Even as the Indian IT industry is studying the fine print of the European Union (EU) to expand the scope of value-added-tax (VAT) from January 1, to include services like back-office operations, call centre work and administrative services delivered from non-EU nations (including India), it does not appear to be unduly perturbed.

Europe, including the UK, contributes about 20-27 per cent of Indian IT companies’ revenue. For instance, Europe and the UK contribute close to 27 per cent (July-September quarter) of India’s largest IT services provider, Tata Consultancy Services (TCS), yet, it does not see any impact.

“There is no impact on TCS, since clients of the European countries, where we have subsidiaries, were paying VAT on all onsite and offshore services. Hence, this new law will have no impact on our financials from this perspective,” says S Mahalingam, chief financial officer, TCS. He adds “the main change is that VAT from next year will be charged at the point of delivery of services, instead of the point of origin of services. Hence, there is no additional tax, just the point of levying of the tax has changed”.

“It is not a new event. These kind of changes keep on happening and we are taking this up with clients and the regulatory body. As of now, there is no major impact. Even if this (VAT) does get passed, most of the clients can take input credit for the applicable VAT against the VAT on their output,” says Rostow Ravanan, chief financial officer, MindTree. Europe contributed 21 per cent to MindTree’s revenue at the end of the second quarter of FY10.

Farid Kazani, group CFO and finance director of Mastek, which has close to 50 per cent of its revenue from the UK, concurs that the tax will not have an impact on the company’s financials. “This is applicable to certain verticals like banking, finance and insurance — all the other will get offset. Also, what this means is that some of the services that were not liable for taxes, like back-office operations, call centre work and administrative services, will come under the ambit of the tax. For Mastek, this does not mean anything. As our customers were anyway being charged and getting refunded for it,” adds Kazani.

Nasscom President Som Mittal says: “We are still getting into the details, but Indian firms will have a minimal impact because of this. It seems the tax is being used to promote standardisation and unification of vendors across EU.”

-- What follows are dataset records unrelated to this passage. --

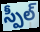
స్పీల్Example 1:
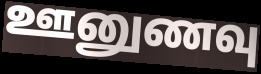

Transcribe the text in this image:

ஊனுணவு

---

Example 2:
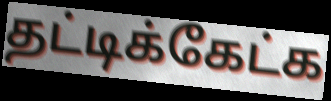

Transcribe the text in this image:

தட்டிக்கேட்க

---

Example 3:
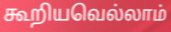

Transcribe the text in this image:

கூறியவெல்லாம்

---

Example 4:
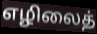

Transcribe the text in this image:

எழிலைத்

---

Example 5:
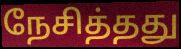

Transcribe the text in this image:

நேசித்ததுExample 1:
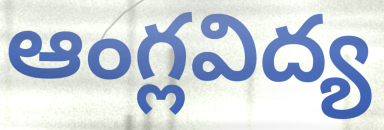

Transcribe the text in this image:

ఆంగ్లవిద్య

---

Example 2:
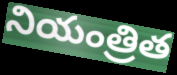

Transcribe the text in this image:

నియంత్రిత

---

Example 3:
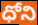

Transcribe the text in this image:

ధోని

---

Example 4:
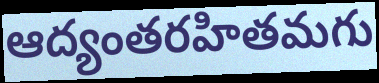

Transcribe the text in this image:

ఆద్యంతరహితమగు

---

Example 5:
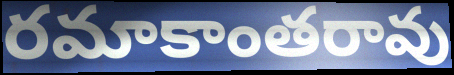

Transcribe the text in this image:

రమాకాంతరావు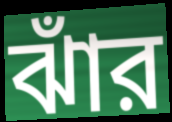
ঝাঁর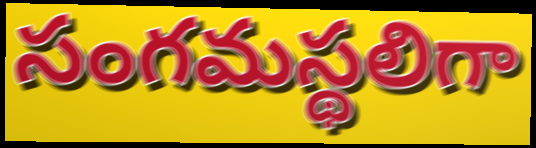
సంగమస్థలిగా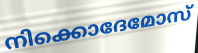
നിക്കൊദേമോസ്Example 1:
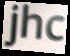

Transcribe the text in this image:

jhc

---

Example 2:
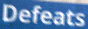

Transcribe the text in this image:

Defeats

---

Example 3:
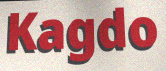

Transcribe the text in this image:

Kagdo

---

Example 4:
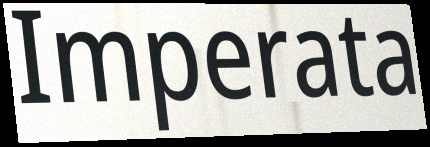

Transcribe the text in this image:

Imperata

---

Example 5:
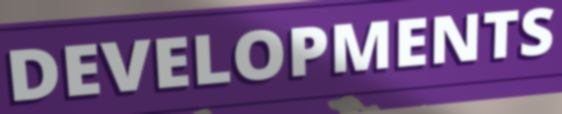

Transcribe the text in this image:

DEVELOPMENTS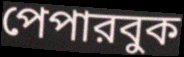
পেপারবুকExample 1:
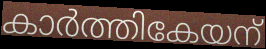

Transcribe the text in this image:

കാർത്തികേയന്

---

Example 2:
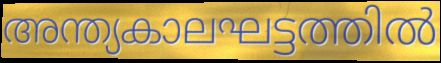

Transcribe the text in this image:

അന്ത്യകാലഘട്ടത്തിൽ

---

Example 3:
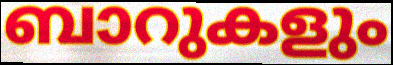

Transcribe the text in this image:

ബാറുകളും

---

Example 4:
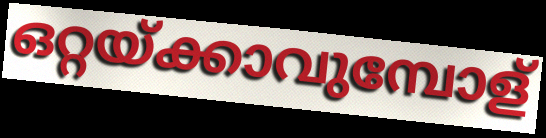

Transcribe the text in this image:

ഒറ്റയ്ക്കാവുമ്പോള്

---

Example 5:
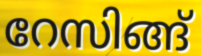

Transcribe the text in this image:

റേസിങ്ങ്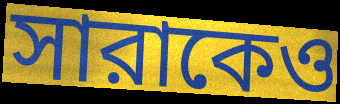
সারাকেও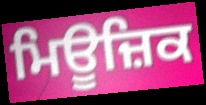
ਮਿਊਜ਼ਿਕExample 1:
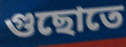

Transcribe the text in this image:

গুছোতে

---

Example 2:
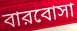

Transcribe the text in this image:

বারবোসা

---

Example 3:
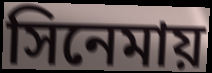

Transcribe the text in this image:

সিনেমায়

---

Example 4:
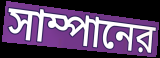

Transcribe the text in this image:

সাম্পানের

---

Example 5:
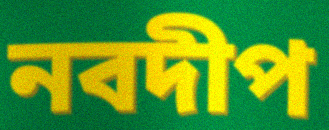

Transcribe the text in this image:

নবদীপ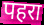
पहरा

Nasscom also maintains that the onus of remitting taxes for VAT will now be on the consumer of services through self-assessment after January 2010. A second point to note is that for the services rendered by the Indian IT-BPO industry to customers based in the EU member states, the VAT applicability differs from state to state. With the new rules, most of the discrepancies will be harmonised. “Thus, the changes are procedural in nature and the impact on the industry would be marginal. The harmonisation of rules will, in fact, improve procedural efficiency,” a Nasscom statement said.

Analysts tracking the sector, too, feel it was still too early to talk about the legislation and there was room for clarifications. “There are a couple of things that are not clear. One, whether this is applicable to both EU and non-EU firms? If it is only for non-EU firms, it is a discriminatory move. Two, since this is part of direct tax regime, does it have a system of tax credit in place, as this will allow the vendor to recoup from client as it is VAT? And finally, any increase in direct tax is always paid by the end customer,” says Siddharth Pai, managing director and partner, TPI India.